(Data listing Opens)
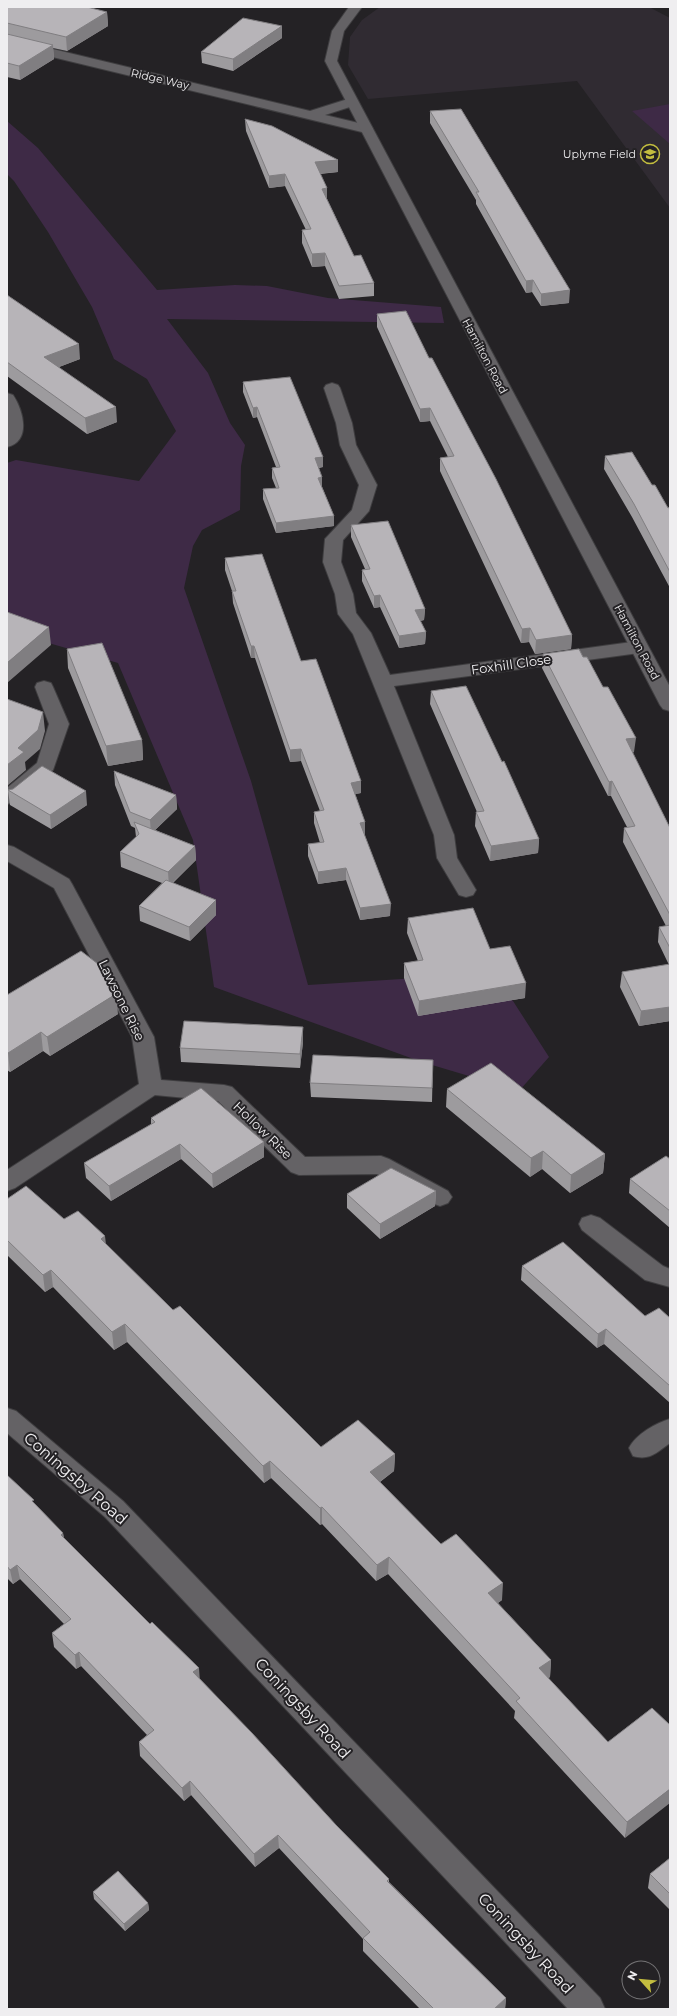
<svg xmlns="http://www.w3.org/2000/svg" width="677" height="2016" font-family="Montserrat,sans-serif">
  <rect width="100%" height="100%" fill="#242225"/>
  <!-- built -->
  <path fill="#302b32" d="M380,7H649L670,18V208L577,81L368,99L348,65L350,37L362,20Z"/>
  <!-- green -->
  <path fill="#3e2a46" d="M670,104V144L632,111Z
    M7,121L38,148L157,290L235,285L267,286L328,298L441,307L444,323L167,319L208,373L230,423L245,445L241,466L240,510L202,530L193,546L184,588L251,781L308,985L495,973L549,1057L519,1091L422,1062L214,987L193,840L118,663L7,631V463L16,460L139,481L176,431L147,379L114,359L92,307L48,232L14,181L7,174Z"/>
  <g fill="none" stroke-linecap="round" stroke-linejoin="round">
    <defs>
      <path id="minor" d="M7,38L310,111L351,98L356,99L358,102L356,105L325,115L371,126L373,129L371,132L366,133L7,46Z
        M332,383L338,385L340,388L352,423L356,445L377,485L369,511L343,540L341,562L353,594L356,613L371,633L390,675L639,641L646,643L648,647L646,651L639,653L394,686L454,835L457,858L476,890L473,895L466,897L459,895L437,858L434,835L353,634L338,614L335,594L323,562L325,539L352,510L359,485L340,445L336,423L324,388L326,385Z
        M7,393L13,395C23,410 32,441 7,447Z
        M44,681L51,683L53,687L69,724L53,770L14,802L7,804V788L37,763L49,724L35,687L37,683Z
        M7,845L14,847L69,879L72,884L154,1037L161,1080L224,1085L232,1087L305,1157L381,1156L389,1159L448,1191L452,1197L448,1203L440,1206L432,1203L377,1174L299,1175L291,1172L218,1101L155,1095L15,1188L7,1191V1170L139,1084L132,1037L54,888L7,861Z
        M591,1215L600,1218L663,1266L670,1269V1287L645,1280L582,1230L579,1224L582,1218Z
        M7,1408L16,1411L123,1501L600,1998L605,2009H568L105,1517L7,1433Z
        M670,1419V1443C657,1452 650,1461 633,1456L629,1448C636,1434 656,1423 670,1419Z"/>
      <path id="tertiary" d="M349,7H362L344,31L337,61L670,687V711L663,709L660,705L325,61L332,31Z"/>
    </defs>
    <!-- minor casing -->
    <use href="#minor" stroke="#3f3e40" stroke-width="2"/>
    <!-- tertiary casing -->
    <use href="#tertiary" stroke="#3f3e40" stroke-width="2"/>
    <!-- minor -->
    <use href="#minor" fill="#646265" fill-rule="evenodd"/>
    <!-- tertiary -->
    <use href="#tertiary" fill="#646265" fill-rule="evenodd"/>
  </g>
  <!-- wall -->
  <path fill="#9d9b9e" d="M7,7L107,12L108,26L67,51L53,48L54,59L20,80L7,77Z
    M282,38L233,71L202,63L201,52Z
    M430,111L569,303L541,306L532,292L526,293L476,204V200L430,123Z
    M245,119L338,172L320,174L327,188V199L354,256L374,283V296L339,299L325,266L312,267L302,243V230H306L285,186L269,188L246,131Z
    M7,295L80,359L59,367L117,422L87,434L7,376Z
    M377,314L429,358L572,635L571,649L535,654L529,642L521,643L440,471V458L448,457L430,421L420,422L377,327Z
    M243,382L323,467L319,468L322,487L334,516V526L276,533L263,499V489L276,488L272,478V468L276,467L257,417L253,418L243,392Z
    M605,456L652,485L668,508L670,507V588L632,517L604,469Z
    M351,525L425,609L424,620L420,621L426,632L425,644L399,648L380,607L374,608L362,581V570L365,569L351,537Z
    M225,558L301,661L361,793L355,794L365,822V834L364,835L390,916L360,920L346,880L318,884L308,856V844L320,843L314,823V812L320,811L301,761L290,762L255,658H251L233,603L232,591L225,570Z
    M67,649L142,740L143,760L108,766L68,668Z
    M543,654L634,752L632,753L670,828V1021L639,1026L620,987L622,972L669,965L658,942L659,927L666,926L623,842L624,828L627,827L611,796H608L542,668Z
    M431,691L539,839L538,853L490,861L475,826L476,812H477L430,704Z
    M114,771L176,795L177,809L155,830L195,846L196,860L173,883L216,900V915L190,941L140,921L139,906L162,883L121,867L120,852L136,837L135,828L131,826L115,785Z
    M8,790L87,805L51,829L10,805Z
    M408,918L490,949L525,998L418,1016L404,978V963L418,961L407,933Z
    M7,995L118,1014L50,1056L43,1051L10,1072L7,1070Z
    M303,1042L300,1068L181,1062L180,1048Z
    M433,1060L432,1102L311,1097L310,1083Z
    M447,1089L605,1154L603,1173L570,1193L542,1169L530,1177L446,1107Z
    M151,1118L264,1157L213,1188L181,1159L111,1201L86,1178L84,1163L151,1125Z
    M670,1159V1228L629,1193L630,1179Z
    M436,1191L435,1206L380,1239L347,1208V1194Z
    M7,1199L64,1219L106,1244L173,1310L321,1447L395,1454L394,1471L380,1482L441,1544L502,1600L498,1603L551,1660L550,1677L548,1678L608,1742L652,1708L625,1838L514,1718L515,1711L388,1574L376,1581L322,1524L320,1525L271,1478L264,1483L127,1342L114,1350L53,1287L45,1292L7,1255Z
    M522,1266L645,1316L670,1318V1403L604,1344L597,1348L521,1280Z
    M7,1475L63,1533L64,1539L199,1678L336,1825L389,1879V1882L506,1998L505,2009H420L363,1951V1939L279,1848L255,1867L191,1795L184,1801L140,1756L139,1742L147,1735L81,1666L76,1669L54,1647L52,1633L64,1624L20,1579L13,1584L7,1578Z
    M670,1858V1910L648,1888L650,1874Z
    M93,1892L148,1903L149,1910L125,1931L94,1899Z"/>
  <!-- shaded-wall -->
  <path fill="#807e81" d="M107,12L108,26L67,51L66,37Z
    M282,26V38L233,71V59Z
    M53,45L54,59L20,80L19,66Z
    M338,160V172L315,174V162Z
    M285,174V186L269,188V176Z
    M327,188V200L322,189Z
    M325,253V266L312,267V254Z
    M533,280L532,292L526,293V281Z
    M570,290L569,303L541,306V294Z
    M79,344L80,359L46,372L44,357Z
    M116,407L117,422L87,434L85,418Z
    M257,407V417L253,418V408Z
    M430,408V421L420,422V409Z
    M323,457V467L315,468V458Z
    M322,477V487L318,488V478Z
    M334,516V526L276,533V523Z
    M380,595V607L374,608V596Z
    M425,609L424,620L415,622V610Z
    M49,627L51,645L7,683V663Z
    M530,628L529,642L521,643L522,629Z
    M426,632L425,644L399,648V636Z
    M572,635L571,649L535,654L536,640Z
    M251,646H254L255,658H251Z
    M43,712L45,731L40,749L25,762L26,770L7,786V765L18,748Z
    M636,738L634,752L624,754L626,739Z
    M142,740L143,760L108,766L106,746Z
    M301,749V761L290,762V750Z
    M361,781V793L351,795V783Z
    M612,781L611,796H608L609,782Z
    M86,791L87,805L51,829L50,815Z
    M176,795L177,809L151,834L150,820Z
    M365,822V834L360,835V823Z
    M539,839L538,853L490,861L491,846Z
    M195,846L196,860L169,886L168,872Z
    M346,868V880L318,884V872Z
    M216,900V915L190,941L189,927Z
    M391,904L390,916L360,920V908Z
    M526,983L525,998L418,1016L419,1001Z
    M116,994L118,1014L50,1056L47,1037Z
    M670,1007V1021L639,1026L641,1011Z
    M303,1027V1042L300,1068V1054Z
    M41,1032L43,1051L10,1072L8,1053Z
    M264,1142V1157L213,1188L212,1174Z
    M180,1144L181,1159L111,1201L109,1186Z
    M543,1151L542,1169L530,1177L531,1158Z
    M605,1154L603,1173L570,1193L571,1175Z
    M436,1191L435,1206L380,1239V1224Z
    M105,1236L107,1253L101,1239Z
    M51,1270L53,1287L45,1292L43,1275Z
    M125,1324L127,1342L114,1350L112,1332Z
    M606,1329L604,1344L597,1348L598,1334Z
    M395,1454L394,1471L370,1489V1472Z
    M270,1461L271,1478L264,1483L263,1466Z
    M322,1507V1524L320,1525V1508Z
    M63,1533L65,1548L61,1535Z
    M389,1557L388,1574L376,1581L377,1565Z
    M17,1565L20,1579L13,1584L10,1570Z
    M503,1583L502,1600L487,1610L488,1593Z
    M79,1652L81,1666L76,1669L75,1655Z
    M551,1660L550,1677L538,1685L539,1668Z
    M199,1668L200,1682L193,1672Z
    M190,1781L191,1795L184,1801L182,1788Z
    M670,1789V1803L625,1838L627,1822Z
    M278,1835L279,1848L255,1867L254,1854Z
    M148,1903L149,1910L125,1931L124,1924Z
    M506,1998L505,2009H494Z"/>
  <!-- building -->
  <path fill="#b7b4b8" stroke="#807e81" d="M7,7H87L107,12L66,37L7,23Z
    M243,18L282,26L233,59L201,52Z
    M7,34L53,45L19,66L7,63Z
    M461,109L570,290L541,294L533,280L526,281L476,192H479L430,111Z
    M245,119L272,126L338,160L315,162L327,188L322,189L354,256L361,255L374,283L339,286L325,253L312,254L302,230L311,229L285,174L269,176Z
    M7,295L79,344L44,357L116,407L85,418L7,362Z
    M406,311L429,358H432L496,479L572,635L536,640L530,628L522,629L440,458L454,456L430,408L420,409L377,314Z
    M290,377L323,457L315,458L322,477L318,478L334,516L276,523L263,489L279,488L272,468L280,467L257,407L253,408L243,382Z
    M632,452L652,485H655L668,508L670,507V572L634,504L605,456Z
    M388,521L425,609L415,610L426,632L399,636L380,595L374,596L362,570L370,569L351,525Z
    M262,554L301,661L316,659L361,781L351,783L365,822L360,823L391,904L360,908L346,868L318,872L308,844L324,842L314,812L324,810L301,749L290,750L254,646H251L232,591H236L225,558Z
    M7,612L49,627L7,663Z
    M102,643L142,740L106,746L67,649Z
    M579,649L583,657H587L603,687H608L636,738L626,739L670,828V915L624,828L635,826L612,781L609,782L543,654Z
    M466,686L502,762L504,761L539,839L491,846L476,812L484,811L431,691Z
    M7,699L43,712L38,730L18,748L24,752L7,765Z
    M42,766L86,791L50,815L8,790L13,789Z
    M114,771L176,795L150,820L130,812Z
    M134,822L195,846L168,872L120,852L139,834Z
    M166,880L216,900L189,927L139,906Z
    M473,908L490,949L510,946L526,983L419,1001L404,963L423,960L408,918Z
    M670,925V948L659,927Z
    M81,951L102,967L116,994L47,1037L41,1032L8,1053H7V995Z
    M670,964V1007L641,1011L622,972Z
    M184,1021L303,1027L300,1054L180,1048Z
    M313,1055L433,1060L432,1088L310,1083Z
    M491,1063L605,1154L571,1175L543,1151L531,1158L447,1089Z
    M201,1088L264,1142L212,1174L180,1144L109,1186L84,1163L155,1122L151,1118Z
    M666,1156L670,1159V1211L630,1179Z
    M391,1168L436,1191L380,1224L347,1194Z
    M26,1186L64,1219L78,1211L105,1236L101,1239L173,1310L180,1306L321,1447L358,1420L395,1454L370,1472L441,1544L456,1534L503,1583L488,1593L551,1660L539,1668L608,1742L652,1708L670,1725V1789L627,1822L516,1701L520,1698L389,1557L377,1565L322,1507L320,1508L270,1461L263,1466L125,1324L112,1332L51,1270L43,1275L7,1240V1199Z
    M563,1242L645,1316L659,1308L670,1318V1386L606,1329L598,1334L522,1266Z
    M7,1475L34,1500L32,1501L63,1533L61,1535L150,1624L152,1622L199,1668L193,1672L252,1733L336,1825L389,1879L387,1881L506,1998L494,2009H434L363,1938L370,1932L278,1835L254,1854L190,1781L182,1788L139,1742L154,1730L79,1652L75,1655L52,1633L71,1619L17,1565L10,1570L7,1566Z
    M670,1858V1894L650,1874Z
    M118,1871L148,1903L124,1924L93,1892Z"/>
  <!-- icons -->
  <defs>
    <symbol id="school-ring" viewBox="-11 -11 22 22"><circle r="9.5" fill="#242225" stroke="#c3bd3f" stroke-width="1.5"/><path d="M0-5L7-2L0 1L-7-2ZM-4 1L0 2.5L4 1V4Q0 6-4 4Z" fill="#c3bd3f"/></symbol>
  </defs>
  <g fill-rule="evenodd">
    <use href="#school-ring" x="639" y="143" width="22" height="22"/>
  </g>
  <g text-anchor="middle" stroke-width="4" stroke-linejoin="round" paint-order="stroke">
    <!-- far-street labels -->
    <g font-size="11" fill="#efeef0" stroke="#242225">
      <text transform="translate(160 79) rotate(13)" y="4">Ridge Way</text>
      <text transform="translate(485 356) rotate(62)" y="4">Hamilton Road</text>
      <text transform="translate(637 642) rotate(62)" y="4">Hamilton Road</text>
    </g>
    <!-- far-poi labels -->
    <g font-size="11" fill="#efeef0" stroke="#242225" text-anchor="end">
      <text x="636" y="158">Uplyme Field</text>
    </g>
    <!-- street labels -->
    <g font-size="13" fill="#efeef0" stroke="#242225">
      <text transform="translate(511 664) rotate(-8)" y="5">Foxhill Close</text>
      <text transform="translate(122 1000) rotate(64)" y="5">Lawsone Rise</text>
      <text transform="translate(263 1130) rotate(44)" y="5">Hollow Rise</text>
    </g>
    <!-- near-street labels -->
    <g font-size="16" fill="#efeef0" stroke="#242225">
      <text transform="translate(76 1478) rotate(41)" y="6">Coningsby Road</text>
      <text transform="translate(303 1708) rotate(47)" y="6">Coningsby Road</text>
      <text transform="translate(526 1943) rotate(47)" y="6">Coningsby Road</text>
    </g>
  </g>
  <!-- border -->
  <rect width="677" height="2016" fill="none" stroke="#efeef0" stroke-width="16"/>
  <!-- north arrow -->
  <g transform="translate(641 1980) rotate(297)"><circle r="19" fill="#242225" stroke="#757476"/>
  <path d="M0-3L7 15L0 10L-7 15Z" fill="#c3bd3f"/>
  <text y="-6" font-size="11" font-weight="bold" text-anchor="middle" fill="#efeef0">N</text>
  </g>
</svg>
(Data listing Closes)
#### [Exercise]
Copy out each line of the records where the word "round" appears.

#### [Output of the exercise]
  <g fill="none" stroke-linecap="round" stroke-linejoin="round">
  <g text-anchor="middle" stroke-width="4" stroke-linejoin="round" paint-order="stroke">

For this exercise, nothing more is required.